> _Try it_
Quote word for word the lines below, beginning with the first and ending with the one that has "(at 101.6 93.98)". Drop the pictures.

·····

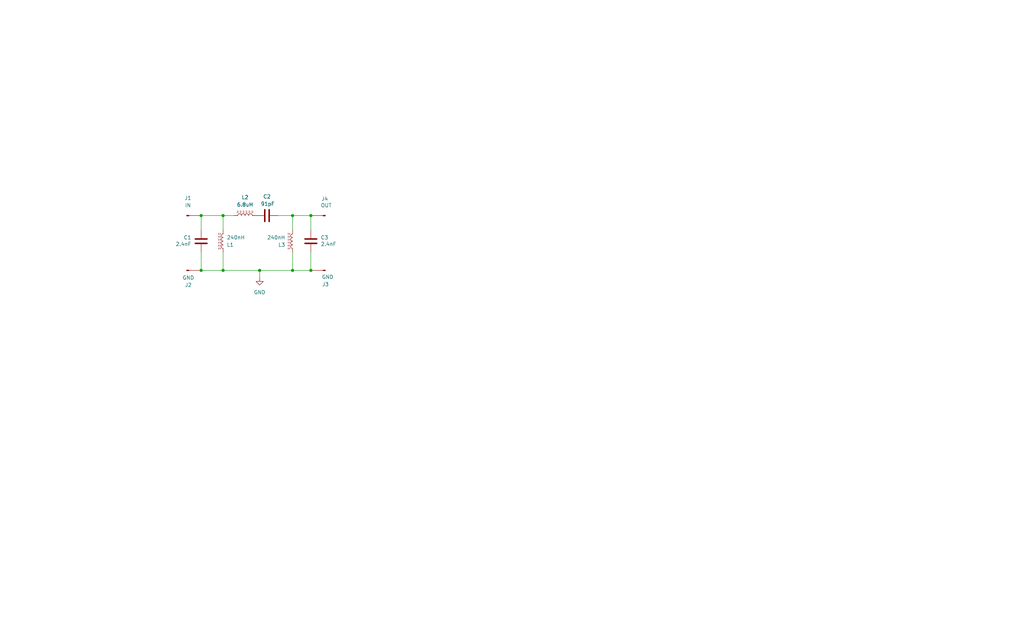
<source format=kicad_sch>
(kicad_sch
	(version 20231120)
	(generator "eeschema")
	(generator_version "8.0")
	(uuid "ace819fb-e2f2-4341-96a5-586d7575cd71")
	(paper "USLegal")
	(title_block
		(title "40M Bandpass Filter")
		(company "KQ7B")
	)
	
	(junction
		(at 69.85 74.93)
		(diameter 0)
		(color 0 0 0 0)
		(uuid "84ab7704-46fe-4987-bd87-d4239438212f")
	)
	(junction
		(at 77.47 74.93)
		(diameter 0)
		(color 0 0 0 0)
		(uuid "887fe4f1-387a-4b46-b9ca-3fd271f8f39a")
	)
	(junction
		(at 107.95 74.93)
		(diameter 0)
		(color 0 0 0 0)
		(uuid "8d79bb5b-725e-416b-9f9b-2825983c979d")
	)
	(junction
		(at 101.6 93.98)
		(diameter 0)
		(color 0 0 0 0)
		(uuid "9a1241fe-6b86-4985-a643-cdf08a71a852")
	)
	(junction
		(at 107.95 93.98)
		(diameter 0)
		(color 0 0 0 0)
		(uuid "c38b1e6c-fec3-4c10-a174-905d8949e8ab")
	)
	(junction
		(at 69.85 93.98)
		(diameter 0)
		(color 0 0 0 0)
		(uuid "d9db90b9-19b0-40b9-a272-8851f531d7d5")
	)
	(junction
		(at 77.47 93.98)
		(diameter 0)
		(color 0 0 0 0)
		(uuid "dadbeae9-c0ce-441b-b210-8d85832ed33e")
	)
	(junction
		(at 101.6 74.93)
		(diameter 0)
		(color 0 0 0 0)
		(uuid "dee2d1a7-6efc-4f03-8c67-582b6ee6fc06")
	)
	(junction
		(at 90.17 93.98)
		(diameter 0)
		(color 0 0 0 0)
		(uuid "e3c53c9a-6a1f-490d-a65a-3256d96ee717")
	)
	(wire
		(pts
			(xy 96.52 74.93) (xy 101.6 74.93)
		)
		(stroke
			(width 0)
			(type default)
		)
		(uuid "0b5e30e0-9d78-4821-ad51-fe5a6b9a7628")
	)
	(wire
		(pts
			(xy 69.85 80.01) (xy 69.85 74.93)
		)
		(stroke
			(width 0)
			(type default)
		)
		(uuid "0b62e0fd-6736-4757-9648-ad914ee8910b")
	)
	(wire
		(pts
			(xy 101.6 74.93) (xy 101.6 80.01)
		)
		(stroke
			(width 0)
			(type default)
		)
		(uuid "69e43d3c-5b0e-4374-92d4-e2bdce38a9f1")
	)
	(wire
		(pts
			(xy 77.47 87.63) (xy 77.47 93.98)
		)
		(stroke
			(width 0)
			(type default)
		)
		(uuid "6c15cc1b-4085-47fa-923d-61ac7761ae9c")
	)
	(wire
		(pts
			(xy 77.47 74.93) (xy 81.28 74.93)
		)
		(stroke
			(width 0)
			(type default)
		)
		(uuid "6d7090c4-580a-49dc-a801-8099db8bbbb2")
	)
	(wire
		(pts
			(xy 101.6 74.93) (xy 107.95 74.93)
		)
		(stroke
			(width 0)
			(type default)
		)
		(uuid "7f721e21-8afc-4fd4-bc5b-4a2ae905980e")
	)
	(wire
		(pts
			(xy 69.85 74.93) (xy 77.47 74.93)
		)
		(stroke
			(width 0)
			(type default)
		)
		(uuid "82334110-e1f6-4f7b-a053-9d56f2f727d8")
	)
	(wire
		(pts
			(xy 90.17 93.98) (xy 101.6 93.98)
		)
		(stroke
			(width 0)
			(type default)
		)
		(uuid "8b47b66f-d6dd-433a-bf37-63515b1a6076")
	)
	(wire
		(pts
			(xy 69.85 87.63) (xy 69.85 93.98)
		)
		(stroke
			(width 0)
			(type default)
		)
		(uuid "8d021e97-a5a4-4dfc-954a-ef824b6d5c27")
	)
	(wire
		(pts
			(xy 101.6 87.63) (xy 101.6 93.98)
		)
		(stroke
			(width 0)
			(type default)
		)
		(uuid "9343f0b1-c0c1-4735-b192-58d3d9cea76e")
	)
	(wire
		(pts
			(xy 101.6 93.98) (xy 107.95 93.98)
		)
		(stroke
			(width 0)
			(type default)
		)
		(uuid "b7f64fe9-f602-48b9-99bd-60f14290af25")
	)
	(wire
		(pts
			(xy 69.85 93.98) (xy 77.47 93.98)
		)
		(stroke
			(width 0)
			(type default)
		)
		(uuid "b9239185-8f24-4160-b714-cafe75e5cbca")
	)
	(wire
		(pts
			(xy 77.47 80.01) (xy 77.47 74.93)
		)
		(stroke
			(width 0)
			(type default)
		)
		(uuid "c33a5f86-f0a6-44d2-8510-1079f53e1f80")
	)
	(wire
		(pts
			(xy 90.17 96.52) (xy 90.17 93.98)
		)
		(stroke
			(width 0)
			(type default)
		)
		(uuid "ecc4ad44-1763-4ad2-b506-925e92292945")
	)
	(wire
		(pts
			(xy 107.95 93.98) (xy 107.95 87.63)
		)
		(stroke
			(width 0)
			(type default)
		)
		(uuid "efd56a93-c28e-45fe-9ba8-23839c8ca0ee")
	)
	(wire
		(pts
			(xy 77.47 93.98) (xy 90.17 93.98)
		)
		(stroke
			(width 0)
			(type default)
		)
		(uuid "fd01794c-dc11-4da0-a9f8-b930c34d7f87")
	)
	(wire
		(pts
			(xy 107.95 74.93) (xy 107.95 80.01)
		)
		(stroke
			(width 0)
			(type default)
		)
		(uuid "ffa6d7d5-2683-4714-8d3c-3c889538a3da")
	)
	(symbol
		(lib_id "Device:L_Ferrite")
		(at 85.09 74.93 90)
		(unit 1)
		(exclude_from_sim no)
		(in_bom yes)
		(on_board yes)
		(dnp no)
		(fields_autoplaced yes)
		(uuid "0af34e23-ed9c-4bef-9a4a-6a5f06913fe2")
		(property "Reference" "L2"
			(at 85.09 68.58 90)
			(effects
				(font
					(size 1.27 1.27)
				)
			)
		)
		(property "Value" "6.8uH"
			(at 85.09 71.12 90)
			(effects
				(font
					(size 1.27 1.27)
				)
			)
		)
		(property "Footprint" "Inductor_THT:Inductor_THT_Horizontal_T37"
			(at 85.09 74.93 0)
			(effects
				(font
					(size 1.27 1.27)
				)
				(hide yes)
			)
		)
		(property "Datasheet" "~"
			(at 85.09 74.93 0)
			(effects
				(font
					(size 1.27 1.27)
				)
				(hide yes)
			)
		)
		(property "Description" "Inductor with ferrite core"
			(at 85.09 74.93 0)
			(effects
				(font
					(size 1.27 1.27)
				)
				(hide yes)
			)
		)
		(pin "1"
			(uuid "ccb291ba-8f72-45b6-9153-e5e8167825f2")
		)
		(pin "2"
			(uuid "086aa592-01c7-4e2c-afeb-6bae5f65193a")
		)
		(instances
			(project "Bandpass40m"
				(path "/ace819fb-e2f2-4341-96a5-586d7575cd71"
					(reference "L2")
					(unit 1)
				)
			)
		)
	)
	(symbol
		(lib_name "Conn_01x01_Pin_1")
		(lib_id "Connector:Conn_01x01_Pin")
		(at 64.77 74.93 0)
		(unit 1)
		(exclude_from_sim no)
		(in_bom yes)
		(on_board yes)
		(dnp no)
		(uuid "16bd350f-5169-493f-ab26-4950a0e66c30")
		(property "Reference" "J1"
			(at 65.278 68.834 0)
			(effects
				(font
					(size 1.27 1.27)
				)
			)
		)
		(property "Value" "IN"
			(at 65.278 71.374 0)
			(effects
				(font
					(size 1.27 1.27)
				)
			)
		)
		(property "Footprint" "Connector_PinHeader_2.00mm:PinHeader_1x01_P2.00mm_Vertical"
			(at 64.77 74.93 0)
			(effects
				(font
					(size 1.27 1.27)
				)
				(hide yes)
			)
		)
		(property "Datasheet" "~"
			(at 64.77 74.93 0)
			(effects
				(font
					(size 1.27 1.27)
				)
				(hide yes)
			)
		)
		(property "Description" "Generic connector, single row, 01x01, script generated"
			(at 64.77 74.93 0)
			(effects
				(font
					(size 1.27 1.27)
				)
				(hide yes)
			)
		)
		(pin "1"
			(uuid "668d0ee8-a2fe-4ac2-916d-b30892cf3424")
		)
		(instances
			(project ""
				(path "/ace819fb-e2f2-4341-96a5-586d7575cd71"
					(reference "J1")
					(unit 1)
				)
			)
		)
	)
	(symbol
		(lib_id "Device:C")
		(at 69.85 83.82 0)
		(unit 1)
		(exclude_from_sim no)
		(in_bom yes)
		(on_board yes)
		(dnp no)
		(uuid "1b838368-25a9-4085-bdd3-af8c0c520b37")
		(property "Reference" "C1"
			(at 63.754 82.55 0)
			(effects
				(font
					(size 1.27 1.27)
				)
				(justify left)
			)
		)
		(property "Value" "2.4nF"
			(at 60.96 84.836 0)
			(effects
				(font
					(size 1.27 1.27)
				)
				(justify left)
			)
		)
		(property "Footprint" "Capacitor_SMD:C_0603_1608Metric_Pad1.08x0.95mm_HandSolder"
			(at 70.8152 87.63 0)
			(effects
				(font
					(size 1.27 1.27)
				)
				(hide yes)
			)
		)
		(property "Datasheet" "https://search.murata.co.jp/Ceramy/image/img/A01X/G101/ENG/GCM1885C1H242FA16-01.pdf"
			(at 69.85 83.82 0)
			(effects
				(font
					(size 1.27 1.27)
				)
				(hide yes)
			)
		)
		(property "Description" "CAP CER 2400PF 50V C0G/NP0 0603 1% Tolerance"
			(at 69.85 83.82 0)
			(effects
				(font
					(size 1.27 1.27)
				)
				(hide yes)
			)
		)
		(property "MPN" "GCM1885C1H242FA16J"
			(at 69.85 83.82 0)
			(effects
				(font
					(size 1.27 1.27)
				)
				(hide yes)
			)
		)
		(property "Mfg" "Murata Electronics"
			(at 69.85 83.82 0)
			(effects
				(font
					(size 1.27 1.27)
				)
				(hide yes)
			)
		)
		(pin "1"
			(uuid "0d309413-cccd-4c66-90a5-708521178b61")
		)
		(pin "2"
			(uuid "8182c630-7709-4ab8-88f5-b328812b3b41")
		)
		(instances
			(project ""
				(path "/ace819fb-e2f2-4341-96a5-586d7575cd71"
					(reference "C1")
					(unit 1)
				)
			)
		)
	)
	(symbol
		(lib_id "power:GND")
		(at 90.17 96.52 0)
		(unit 1)
		(exclude_from_sim no)
		(in_bom yes)
		(on_board yes)
		(dnp no)
		(fields_autoplaced yes)
		(uuid "40aa4332-85e9-46fe-9d8d-d69c36cfdee0")
		(property "Reference" "#PWR01"
			(at 90.17 102.87 0)
			(effects
				(font
					(size 1.27 1.27)
				)
				(hide yes)
			)
		)
		(property "Value" "GND"
			(at 90.17 101.6 0)
			(effects
				(font
					(size 1.27 1.27)
				)
			)
		)
		(property "Footprint" ""
			(at 90.17 96.52 0)
			(effects
				(font
					(size 1.27 1.27)
				)
				(hide yes)
			)
		)
		(property "Datasheet" ""
			(at 90.17 96.52 0)
			(effects
				(font
					(size 1.27 1.27)
				)
				(hide yes)
			)
		)
		(property "Description" "Power symbol creates a global label with name \"GND\" , ground"
			(at 90.17 96.52 0)
			(effects
				(font
					(size 1.27 1.27)
				)
				(hide yes)
			)
		)
		(pin "1"
			(uuid "169511a0-fae2-4b32-8e36-79adccc5c9e5")
		)
		(instances
			(project ""
				(path "/ace819fb-e2f2-4341-96a5-586d7575cd71"
					(reference "#PWR01")
					(unit 1)
				)
			)
		)
	)
	(symbol
		(lib_id "Connector:Conn_01x01_Pin")
		(at 113.03 74.93 180)
		(unit 1)
		(exclude_from_sim no)
		(in_bom yes)
		(on_board yes)
		(dnp no)
		(uuid "5c8f5abd-15dc-40e3-bd44-9f4cdeda181e")
		(property "Reference" "J4"
			(at 112.776 69.088 0)
			(effects
				(font
					(size 1.27 1.27)
				)
			)
		)
		(property "Value" "OUT"
			(at 113.284 71.374 0)
			(effects
				(font
					(size 1.27 1.27)
				)
			)
		)
		(property "Footprint" "Connector_PinHeader_2.00mm:PinHeader_1x01_P2.00mm_Vertical"
			(at 113.03 74.93 0)
			(effects
				(font
					(size 1.27 1.27)
				)
				(hide yes)
			)
		)
		(property "Datasheet" "~"
			(at 113.03 74.93 0)
			(effects
				(font
					(size 1.27 1.27)
				)
				(hide yes)
			)
		)
		(property "Description" "Generic connector, single row, 01x01, script generated"
			(at 113.03 74.93 0)
			(effects
				(font
					(size 1.27 1.27)
				)
				(hide yes)
			)
		)
		(pin "1"
			(uuid "ea735968-1963-4f2e-abc8-b84671d80247")
		)
		(instances
			(project "Bandpass40m"
				(path "/ace819fb-e2f2-4341-96a5-586d7575cd71"
					(reference "J4")
					(unit 1)
				)
			)
		)
	)
	(symbol
		(lib_name "Conn_01x01_Pin_2")
		(lib_id "Connector:Conn_01x01_Pin")
		(at 64.77 93.98 0)
		(mirror x)
		(unit 1)
		(exclude_from_sim no)
		(in_bom yes)
		(on_board yes)
		(dnp no)
		(uuid "776ce820-bb28-48b3-8e33-9eef389389ad")
		(property "Reference" "J2"
			(at 65.405 99.06 0)
			(effects
				(font
					(size 1.27 1.27)
				)
			)
		)
		(property "Value" "GND"
			(at 65.405 96.52 0)
			(effects
				(font
					(size 1.27 1.27)
				)
			)
		)
		(property "Footprint" "Connector_PinHeader_2.00mm:PinHeader_1x01_P2.00mm_Vertical"
			(at 64.77 93.98 0)
			(effects
				(font
					(size 1.27 1.27)
				)
				(hide yes)
			)
		)
		(property "Datasheet" "~"
			(at 64.77 93.98 0)
			(effects
				(font
					(size 1.27 1.27)
				)
				(hide yes)
			)
		)
		(property "Description" "Generic connector, single row, 01x01, script generated"
			(at 64.77 93.98 0)
			(effects
				(font
					(size 1.27 1.27)
				)
				(hide yes)
			)
		)
		(pin "1"
			(uuid "3c98583e-06d1-4f2f-a733-50475f850cb7")
		)
		(instances
			(project "Bandpass40m"
				(path "/ace819fb-e2f2-4341-96a5-586d7575cd71"
					(reference "J2")
					(unit 1)
				)
			)
		)
	)
	(symbol
		(lib_name "Conn_01x01_Pin_3")
		(lib_id "Connector:Conn_01x01_Pin")
		(at 113.03 93.98 180)
		(unit 1)
		(exclude_from_sim no)
		(in_bom yes)
		(on_board yes)
		(dnp no)
		(uuid "8e87954b-e830-46ca-bc89-41b76b9b9f06")
		(property "Reference" "J3"
			(at 113.03 98.806 0)
			(effects
				(font
					(size 1.27 1.27)
				)
			)
		)
		(property "Value" "GND"
			(at 113.792 96.266 0)
			(effects
				(font
					(size 1.27 1.27)
				)
			)
		)
		(property "Footprint" "Connector_PinHeader_2.00mm:PinHeader_1x01_P2.00mm_Vertical"
			(at 113.03 93.98 0)
			(effects
				(font
					(size 1.27 1.27)
				)
				(hide yes)
			)
		)
		(property "Datasheet" "~"
			(at 113.03 93.98 0)
			(effects
				(font
					(size 1.27 1.27)
				)
				(hide yes)
			)
		)
		(property "Description" "Generic connector, single row, 01x01, script generated"
			(at 113.03 93.98 0)
			(effects
				(font
					(size 1.27 1.27)
				)
				(hide yes)
			)
		)
		(pin "1"
			(uuid "3ff70fe2-d503-4543-8aed-c434600f04f3")
		)
		(instances
			(project "Bandpass40m"
				(path "/ace819fb-e2f2-4341-96a5-586d7575cd71"
					(reference "J3")
					(unit 1)
				)
			)
		)
	)
	(symbol
		(lib_id "Device:L_Ferrite")
		(at 101.6 83.82 180)
		(unit 1)
		(exclude_from_sim no)
		(in_bom yes)
		(on_board yes)
		(dnp no)
		(uuid "8fd8dbf3-6694-48b5-9f28-f7f86b84c692")
		(property "Reference" "L3"
			(at 99.06 85.0901 0)
			(effects
				(font
					(size 1.27 1.27)
				)
				(justify left)
			)
		)
		(property "Value" "240nH"
			(at 99.06 82.5501 0)
			(effects
				(font
					(size 1.27 1.27)
				)
				(justify left)
			)
		)
		(property "Footprint" "Inductor_THT:Inductor_THT_Horizontal_T37"
			(at 101.6 83.82 0)
			(effects
				(font
					(size 1.27 1.27)
				)
				(hide yes)
			)
		)
		(property "Datasheet" "~"
			(at 101.6 83.82 0)
			(effects
				(font
					(size 1.27 1.27)
				)
				(hide yes)
			)
		)
		(property "Description" "Inductor with ferrite core"
			(at 101.6 83.82 0)
			(effects
				(font
					(size 1.27 1.27)
				)
				(hide yes)
			)
		)
		(pin "1"
			(uuid "29c055cc-9572-4841-a869-d9a02b1288a5")
		)
		(pin "2"
			(uuid "a16927e2-5e2d-4b1f-82f8-7f83754d26da")
		)
		(instances
			(project "5PoleLPFilter"
				(path "/ace819fb-e2f2-4341-96a5-586d7575cd71"
					(reference "L3")
					(unit 1)
				)
			)
		)
	)
	(symbol
		(lib_id "Device:C")
		(at 92.71 74.93 90)
		(unit 1)
		(exclude_from_sim no)
		(in_bom yes)
		(on_board yes)
		(dnp no)
		(uuid "9cbedf5d-a6d9-423e-8a18-74b92d8e30da")
		(property "Reference" "C2"
			(at 92.71 68.326 90)
			(effects
				(font
					(size 1.27 1.27)
				)
			)
		)
		(property "Value" "91pF"
			(at 92.964 70.866 90)
			(effects
				(font
					(size 1.27 1.27)
				)
			)
		)
		(property "Footprint" "Capacitor_SMD:C_0603_1608Metric_Pad1.08x0.95mm_HandSolder"
			(at 96.52 73.9648 0)
			(effects
				(font
					(size 1.27 1.27)
				)
				(hide yes)
			)
		)
		(property "Datasheet" "https://search.murata.co.jp/Ceramy/image/img/A01X/G101/ENG/GCM1885C2A910FA16-01A.pdf"
			(at 92.71 74.93 0)
			(effects
				(font
					(size 1.27 1.27)
				)
				(hide yes)
			)
		)
		(property "Description" "91 pF ±1% 100V Ceramic Capacitor C0G, NP0 0603 (1608 Metric)"
			(at 92.71 74.93 0)
			(effects
				(font
					(size 1.27 1.27)
				)
				(hide yes)
			)
		)
		(property "MPN" "GCM1885C2A910FA16D"
			(at 92.71 74.93 0)
			(effects
				(font
					(size 1.27 1.27)
				)
				(hide yes)
			)
		)
		(property "MFG" "Murata Electronics"
			(at 92.71 74.93 0)
			(effects
				(font
					(size 1.27 1.27)
				)
				(hide yes)
			)
		)
		(pin "1"
			(uuid "c6cfb2e2-ae8b-4a31-b758-ef5d9364ebad")
		)
		(pin "2"
			(uuid "2e53b879-407f-4408-a234-8d5c109c516d")
		)
		(instances
			(project "5PoleLPFilter"
				(path "/ace819fb-e2f2-4341-96a5-586d7575cd71"
					(reference "C2")
					(unit 1)
				)
			)
		)
	)
	(symbol
		(lib_id "Device:L_Ferrite")
		(at 77.47 83.82 0)
		(mirror y)
		(unit 1)
		(exclude_from_sim no)
		(in_bom yes)
		(on_board yes)
		(dnp no)
		(uuid "a793671b-9886-4f0e-b86e-e19e9dc13277")
		(property "Reference" "L1"
			(at 78.74 85.0901 0)
			(effects
				(font
					(size 1.27 1.27)
				)
				(justify right)
			)
		)
		(property "Value" "240nH"
			(at 78.74 82.5501 0)
			(effects
				(font
					(size 1.27 1.27)
				)
				(justify right)
			)
		)
		(property "Footprint" "Inductor_THT:Inductor_THT_Horizontal_T37"
			(at 77.47 83.82 0)
			(effects
				(font
					(size 1.27 1.27)
				)
				(hide yes)
			)
		)
		(property "Datasheet" "~"
			(at 77.47 83.82 0)
			(effects
				(font
					(size 1.27 1.27)
				)
				(hide yes)
			)
		)
		(property "Description" "Inductor with ferrite core"
			(at 77.47 83.82 0)
			(effects
				(font
					(size 1.27 1.27)
				)
				(hide yes)
			)
		)
		(pin "1"
			(uuid "8fd896b2-1b49-49db-943a-338eb9bf3764")
		)
		(pin "2"
			(uuid "f68e7199-4904-4f58-b924-e34c021aa36e")
		)
		(instances
			(project ""
				(path "/ace819fb-e2f2-4341-96a5-586d7575cd71"
					(reference "L1")
					(unit 1)
				)
			)
		)
	)
	(symbol
		(lib_id "Device:C")
		(at 107.95 83.82 0)
		(mirror y)
		(unit 1)
		(exclude_from_sim no)
		(in_bom yes)
		(on_board yes)
		(dnp no)
		(uuid "aafb0f59-12da-451c-9568-3532d285f622")
		(property "Reference" "C3"
			(at 114.046 82.55 0)
			(effects
				(font
					(size 1.27 1.27)
				)
				(justify left)
			)
		)
		(property "Value" "2.4nF"
			(at 116.84 84.836 0)
			(effects
				(font
					(size 1.27 1.27)
				)
				(justify left)
			)
		)
		(property "Footprint" "Capacitor_SMD:C_0603_1608Metric_Pad1.08x0.95mm_HandSolder"
			(at 106.9848 87.63 0)
			(effects
				(font
					(size 1.27 1.27)
				)
				(hide yes)
			)
		)
		(property "Datasheet" "https://search.murata.co.jp/Ceramy/image/img/A01X/G101/ENG/GCM1885C1H242FA16-01.pdf"
			(at 107.95 83.82 0)
			(effects
				(font
					(size 1.27 1.27)
				)
				(hide yes)
			)
		)
		(property "Description" "CAP CER 2400PF 50V C0G/NP0 0603 1% Tolerance"
			(at 107.95 83.82 0)
			(effects
				(font
					(size 1.27 1.27)
				)
				(hide yes)
			)
		)
		(property "MPN" "GCM1885C1H242FA16J"
			(at 107.95 83.82 0)
			(effects
				(font
					(size 1.27 1.27)
				)
				(hide yes)
			)
		)
		(property "Mfg" "Murata Electronics"
			(at 107.95 83.82 0)
			(effects
				(font
					(size 1.27 1.27)
				)
				(hide yes)
			)
		)
		(pin "1"
			(uuid "1004214e-50a6-4793-8c1b-326bd89bc72f")
		)
		(pin "2"
			(uuid "93adc3e5-6b62-4741-ae7b-7d87021a5fa8")
		)
		(instances
			(project "Bandpass40m"
				(path "/ace819fb-e2f2-4341-96a5-586d7575cd71"
					(reference "C3")
					(unit 1)
				)
			)
		)
	)
	(sheet_instances
		(path "/"
			(page "1")
		)
	)
)

</source>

·····

> _Written solution_
<source format=kicad_sch>
(kicad_sch
	(version 20231120)
	(generator "eeschema")
	(generator_version "8.0")
	(uuid "ace819fb-e2f2-4341-96a5-586d7575cd71")
	(paper "USLegal")
	(title_block
		(title "40M Bandpass Filter")
		(company "KQ7B")
	)
	
	(junction
		(at 69.85 74.93)
		(diameter 0)
		(color 0 0 0 0)
		(uuid "84ab7704-46fe-4987-bd87-d4239438212f")
	)
	(junction
		(at 77.47 74.93)
		(diameter 0)
		(color 0 0 0 0)
		(uuid "887fe4f1-387a-4b46-b9ca-3fd271f8f39a")
	)
	(junction
		(at 107.95 74.93)
		(diameter 0)
		(color 0 0 0 0)
		(uuid "8d79bb5b-725e-416b-9f9b-2825983c979d")
	)
	(junction
		(at 101.6 93.98)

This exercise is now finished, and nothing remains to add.